Dann redet sie einfach weiter, erzählt jede Menge Einzelheiten über ihren neuen Immobilienmakler, die ich gar nicht wissen will - und auch gleich wieder vergesse. Zum Schluss toppt sie ihren Monolog noch mit besten Wünschen für meine Zukunft und dass meine neue Beziehung hoffentlich glücklicher verlaufen möge als unsere. Damit trennen sich unsere Wege und lassen mich ziemlich fassungslos zurück.
Was soll ich denn damit jetzt anfangen? Hätte sie das nicht einfach so lassen können, wie es war? Ich hatte so ein gefestigtes Feindbild - das kriege ich doch nie wieder gerade gerückt. Das kann ich doch niemandem erzählen. … mach ich auch erstmal nicht!
Auf dem Weg nach Hause grüble ich noch etwas über diese seltsame Begegnung der dritten Art sinnfrei vor mich hin. Schließlich beschließe ich, dass mich das nicht weiter aus der Bahn werfen sollte, buche dieses Erlebnis einfach auf das Konto „Erfahrung“ - und drehe das Autoradio lauter.
Irgendwie kenne ich nicht einmal die Menschen in meinem direkten Umfeld genug, um ihre Aktivitäten richtig einzuschätzen - geschweige denn vorherzusagen.
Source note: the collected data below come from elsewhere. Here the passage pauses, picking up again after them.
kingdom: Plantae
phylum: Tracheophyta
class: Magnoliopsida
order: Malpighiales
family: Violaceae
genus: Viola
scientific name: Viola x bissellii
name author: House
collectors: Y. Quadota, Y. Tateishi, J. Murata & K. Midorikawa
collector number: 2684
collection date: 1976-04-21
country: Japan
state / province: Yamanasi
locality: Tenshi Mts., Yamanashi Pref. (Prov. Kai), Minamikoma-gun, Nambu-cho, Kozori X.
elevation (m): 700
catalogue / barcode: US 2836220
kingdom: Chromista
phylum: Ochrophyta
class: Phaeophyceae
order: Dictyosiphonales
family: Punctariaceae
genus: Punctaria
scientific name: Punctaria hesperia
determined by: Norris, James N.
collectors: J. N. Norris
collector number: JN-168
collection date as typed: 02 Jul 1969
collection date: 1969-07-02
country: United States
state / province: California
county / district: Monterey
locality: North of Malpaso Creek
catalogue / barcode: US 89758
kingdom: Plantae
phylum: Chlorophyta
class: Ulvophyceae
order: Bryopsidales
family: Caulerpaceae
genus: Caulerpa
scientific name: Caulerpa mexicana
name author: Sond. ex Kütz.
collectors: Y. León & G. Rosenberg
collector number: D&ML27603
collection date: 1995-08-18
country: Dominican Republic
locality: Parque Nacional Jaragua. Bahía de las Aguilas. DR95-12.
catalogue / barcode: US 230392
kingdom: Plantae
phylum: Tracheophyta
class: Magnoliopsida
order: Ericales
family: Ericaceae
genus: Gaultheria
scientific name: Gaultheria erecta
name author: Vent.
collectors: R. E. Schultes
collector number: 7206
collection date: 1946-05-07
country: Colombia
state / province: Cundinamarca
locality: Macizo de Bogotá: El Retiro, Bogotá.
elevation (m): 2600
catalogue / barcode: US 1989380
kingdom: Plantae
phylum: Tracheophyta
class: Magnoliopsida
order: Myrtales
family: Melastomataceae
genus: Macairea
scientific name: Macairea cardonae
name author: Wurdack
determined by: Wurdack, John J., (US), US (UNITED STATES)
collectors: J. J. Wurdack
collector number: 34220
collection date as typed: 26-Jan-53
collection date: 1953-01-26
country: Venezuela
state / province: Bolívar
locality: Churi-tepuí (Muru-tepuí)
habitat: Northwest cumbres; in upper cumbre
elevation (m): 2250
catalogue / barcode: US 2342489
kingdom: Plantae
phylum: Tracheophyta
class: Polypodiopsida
Hoffentlich bin ich in meiner neuen Beziehung nicht so blind, dass es stört. Ich beschließe, mich auf meine männlichen Eigenheiten zu konzentrieren und ein Held zu sein, wo immer es geht. Schließlich will ich, dass Eva gerne mit mir zusammen ist und langfristig bei mir bleibt - das wollen wir doch alle. Oder?
Unter dem Strich ist dieses Kapitel meines Lebens jedenfalls abgehakt, und ich bin noch mal mit einem blauen Auge davongekommen. Im Kino läuft gerade „Eine verhängnisvolle Affäre“ - der hat mir einen Heiden-Schrecken eingejagt, offenbar nicht nur mir, sondern jedem Mann, der diesen Film gesehen hat. Insofern war es schon gut, dass Sylvi vom Einsatz ihrer Küchenmesser absah.